No, we can’t. There is a bill quivering behind armed police and we want him dead. I do understand the anger.  These people are union employees.  If Michigan becomes a right to work state, then the unions risk losing their grip on the government. If that happens, then some of these people could get negotiated into smaller wages because other people are willing to work (and can work) for less money. Smaller wages mean fewer perks for the family, and that brings down the Michigan quality of life. 

On the other hand, Rick the accused Dick is asking “What quality of life?” He believes that by giving people the right to work outside the union, he’s helping the state.  More people can work, and Union negotiation meetings stop looking like the torch wielding townies on the capitol lawn. In Rick’s mind the right to work will lead to less issues like the Hostess debacle, where Hostess folded because they couldn’t afford to meet the unions negotiating terms, and the union members left Hostess bakeries unstaffed until they could. Now everybody from Burgermiester to chief Twinkie maker to the king is out of work and we’ll never see them again.

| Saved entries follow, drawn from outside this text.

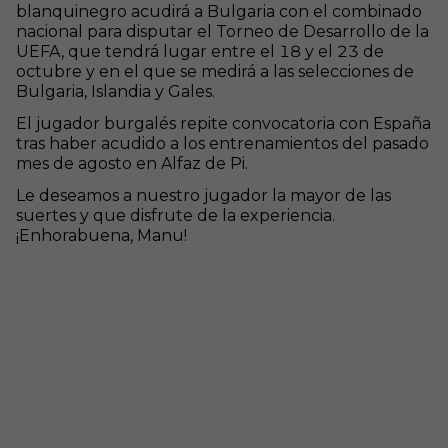
blanquinegro acudirá a Bulgaria con el combinado
nacional para disputar el Torneo de Desarrollo de la
UEFA, que tendrá lugar entre el 18 y el 23 de
octubre y en el que se medirá a las selecciones de
Bulgaria, Islandia y Gales.
El jugador burgalés repite convocatoria con España
tras haber acudido a los entrenamientos del pasado
mes de agosto en Alfaz de Pi.
Le deseamos a nuestro jugador la mayor de las
suertes y que disfrute de la experiencia.
¡Enhorabuena, Manu!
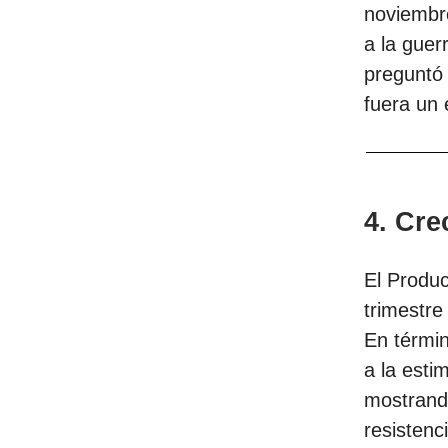
noviembr
a la guer
preguntó
fuera un 
4. Cre
El Produc
trimestre
En términ
a la esti
mostrando
resistenc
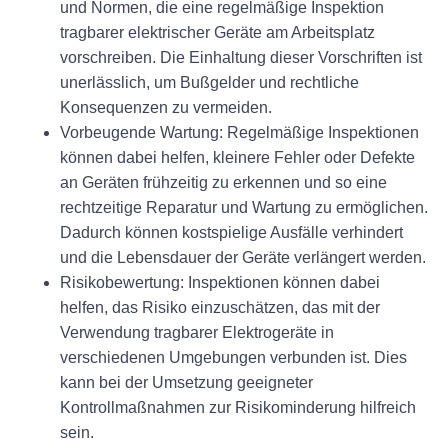
und Normen, die eine regelmäßige Inspektion
tragbarer elektrischer Geräte am Arbeitsplatz
vorschreiben. Die Einhaltung dieser Vorschriften ist
unerlässlich, um Bußgelder und rechtliche
Konsequenzen zu vermeiden.
Vorbeugende Wartung:
Regelmäßige Inspektionen
können dabei helfen, kleinere Fehler oder Defekte
an Geräten frühzeitig zu erkennen und so eine
rechtzeitige Reparatur und Wartung zu ermöglichen.
Dadurch können kostspielige Ausfälle verhindert
und die Lebensdauer der Geräte verlängert werden.
Risikobewertung:
Inspektionen können dabei
helfen, das Risiko einzuschätzen, das mit der
Verwendung tragbarer Elektrogeräte in
verschiedenen Umgebungen verbunden ist. Dies
kann bei der Umsetzung geeigneter
Kontrollmaßnahmen zur Risikominderung hilfreich
sein.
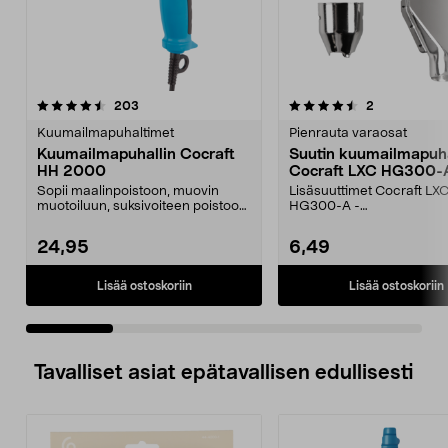
4.5 viidestä
arvostelut
4.5 viidestä
arvostelut
203
2
tähdestä
t
Kuumailmapuhaltimet
Pienrauta varaosat
Kuumailmapuhallin Cocraft
Suutin kuumailmapuha
HH 2000
Cocraft LXC HG300-A
Sopii maalinpoistoon, muovin
Lisäsuuttimet Cocraft LX
muotoiluun, suksivoiteen poistoon
HG300-A -
ym. Tehokas puhal...
kuumailmapuhaltimeen. S
Cocraft LXC – s...
24,95
6,49
Lisää ostoskoriin
Lisää ostoskoriin
Tavalliset asiat epätavallisen edullisesti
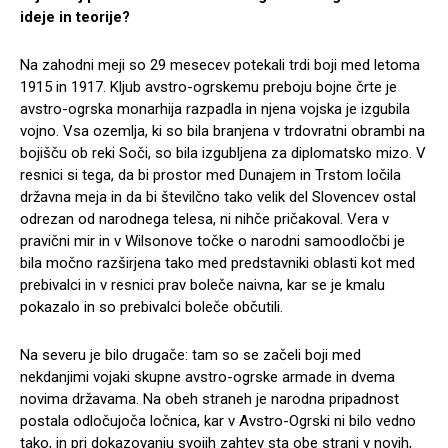
ideje in teorije?
Na zahodni meji so 29 mesecev potekali trdi boji med letoma
1915 in 1917. Kljub avstro-ogrskemu preboju bojne črte je
avstro-ogrska monarhija razpadla in njena vojska je izgubila
vojno. Vsa ozemlja, ki so bila branjena v trdovratni obrambi na
bojišču ob reki Soči, so bila izgubljena za diplomatsko mizo. V
resnici si tega, da bi prostor med Dunajem in Trstom ločila
državna meja in da bi številčno tako velik del Slovencev ostal
odrezan od narodnega telesa, ni nihče pričakoval. Vera v
pravični mir in v Wilsonove točke o narodni samoodločbi je
bila močno razširjena tako med predstavniki oblasti kot med
prebivalci in v resnici prav boleče naivna, kar se je kmalu
pokazalo in so prebivalci boleče občutili.
Na severu je bilo drugače: tam so se začeli boji med
nekdanjimi vojaki skupne avstro-ogrske armade in dvema
novima državama. Na obeh straneh je narodna pripadnost
postala odločujoča ločnica, kar v Avstro-Ogrski ni bilo vedno
tako, in pri dokazovanju svojih zahtev sta obe strani v novih,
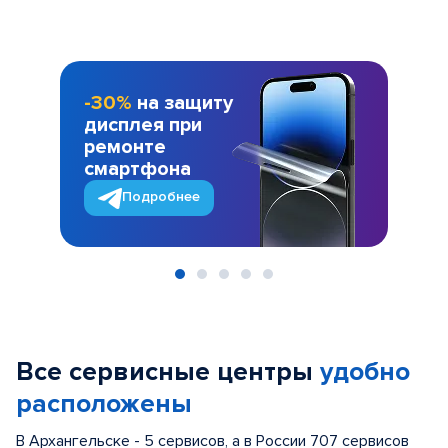
-30%
на защиту
дисплея при
ремонте
смартфона
Подробнее
Item
1
of
Все сервисные центры
удобно
5
расположены
В Архангельске - 5 сервисов, а в России 707 сервисов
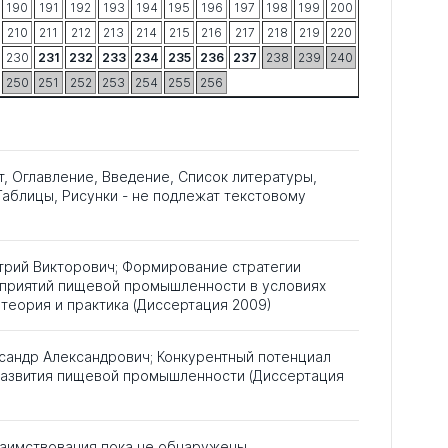
190
191
192
193
194
195
196
197
198
199
200
210
211
212
213
214
215
216
217
218
219
220
230
231
232
233
234
235
236
237
238
239
240
250
251
252
253
254
255
256
т, Оглавление, Введение, Список литературы,
аблицы, Рисунки - не подлежат текстовому
трий Викторович; Формирование стратегии
дприятий пищевой промышленности в условиях
 теория и практика (Диссертация 2009)
сандр Александрович; Конкурентный потенциал
развития пищевой промышленности (Диссертация
аимствования пока не обнаружены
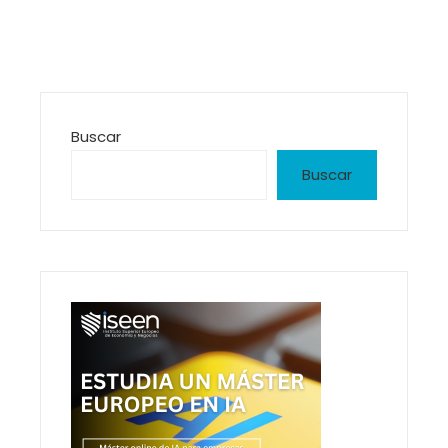
Buscar
Buscar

So the storm clouds loom. Me I normally root for the least violent side.  I find that vehemence is usually the proud visage of fear on the face of ignorance. On the other hand, I watched the Pacquiao-Marquez fight this weekend. The blood is in the water and the sharks of mixed metaphors are all frenzied. From my armchair view, Michigan is bleeding money. Maybe this is what ignorance needs: a good punch in the face.

So as the two sides stand off, the rest of as watch, and wait, and pray that when this is all over, Michigan will be a place where we can take pride and raise our families, and bills are safe to walk the streets at night.